The passive vs. active 3D TV debate is ongoing. Both technologies have their advantages, and neither one is perfect. On one hand, active glasses provide full resolution, but are heavy, require a sync signal from the TV, and consume batteries. On the other hand, passive displays halve the vertical resolution of the TV, but the glasses are more comfortable. Furthermore, the horizontal interlacing rows of the passive display are still visible at the recommended viewing distance. Horizontal interlacing causes other problems, too, as we discovered in a recent study, published in ACM Transactions on Applied Perception.
One could argue that by displaying half the pixels of the image to each eye, the resulting perceived resolution would be that of the full image.
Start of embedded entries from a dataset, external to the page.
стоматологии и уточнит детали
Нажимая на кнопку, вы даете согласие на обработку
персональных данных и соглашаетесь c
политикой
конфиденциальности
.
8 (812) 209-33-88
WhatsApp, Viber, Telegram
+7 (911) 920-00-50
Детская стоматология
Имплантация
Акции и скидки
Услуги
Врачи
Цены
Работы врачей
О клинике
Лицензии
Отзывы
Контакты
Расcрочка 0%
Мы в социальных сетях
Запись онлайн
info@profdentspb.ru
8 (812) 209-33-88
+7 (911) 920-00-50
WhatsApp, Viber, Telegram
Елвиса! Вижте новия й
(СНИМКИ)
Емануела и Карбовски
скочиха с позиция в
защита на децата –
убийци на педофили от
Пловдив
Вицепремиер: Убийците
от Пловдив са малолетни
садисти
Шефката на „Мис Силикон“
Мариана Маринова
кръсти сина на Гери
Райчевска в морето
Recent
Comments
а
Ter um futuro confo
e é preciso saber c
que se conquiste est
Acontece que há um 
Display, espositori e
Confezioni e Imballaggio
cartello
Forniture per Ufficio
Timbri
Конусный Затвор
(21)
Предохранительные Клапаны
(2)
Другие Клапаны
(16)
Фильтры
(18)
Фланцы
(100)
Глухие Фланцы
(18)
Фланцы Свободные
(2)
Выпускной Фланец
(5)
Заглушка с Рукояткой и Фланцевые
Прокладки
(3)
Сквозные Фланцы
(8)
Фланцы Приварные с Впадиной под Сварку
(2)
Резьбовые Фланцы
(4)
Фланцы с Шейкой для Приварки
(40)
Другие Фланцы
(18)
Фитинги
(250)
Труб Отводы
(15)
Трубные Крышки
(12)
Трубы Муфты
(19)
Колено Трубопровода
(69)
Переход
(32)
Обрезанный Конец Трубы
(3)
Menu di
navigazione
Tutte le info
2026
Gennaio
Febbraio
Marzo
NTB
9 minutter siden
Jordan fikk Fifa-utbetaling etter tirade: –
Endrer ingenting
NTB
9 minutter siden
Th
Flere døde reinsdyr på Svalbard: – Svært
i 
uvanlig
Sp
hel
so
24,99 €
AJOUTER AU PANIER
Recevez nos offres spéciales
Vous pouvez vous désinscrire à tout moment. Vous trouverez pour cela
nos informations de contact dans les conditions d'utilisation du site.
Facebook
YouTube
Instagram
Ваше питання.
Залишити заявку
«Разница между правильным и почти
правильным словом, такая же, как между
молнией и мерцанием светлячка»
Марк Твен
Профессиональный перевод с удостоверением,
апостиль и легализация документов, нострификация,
Intuitively, it would thus be beneficial to display every other pixel row of the image to the viewer. However, the visual system does not align the rows as neatly as we would like. Instead, it searches for matching features in the images from the left and right eyes. As a result, if we have an oblique edge as in the figure above, the visual system faces a choice whether to match the feature to the row above or below the feature.
In our study, some participants’ visual system preferred the match above, and others’ below. Whichever the direction was, all participants perceived depth where there should be none. The depth artifact was still visible at very small pixel sizes. To eliminate the depth artifact, the viewing distance for a 46″ HD resolution TV would have to be 7 meters (23 ft.) A more feasible solution to the problem is to average the even and odd rows of the image, effectively halving the vertical image resolution.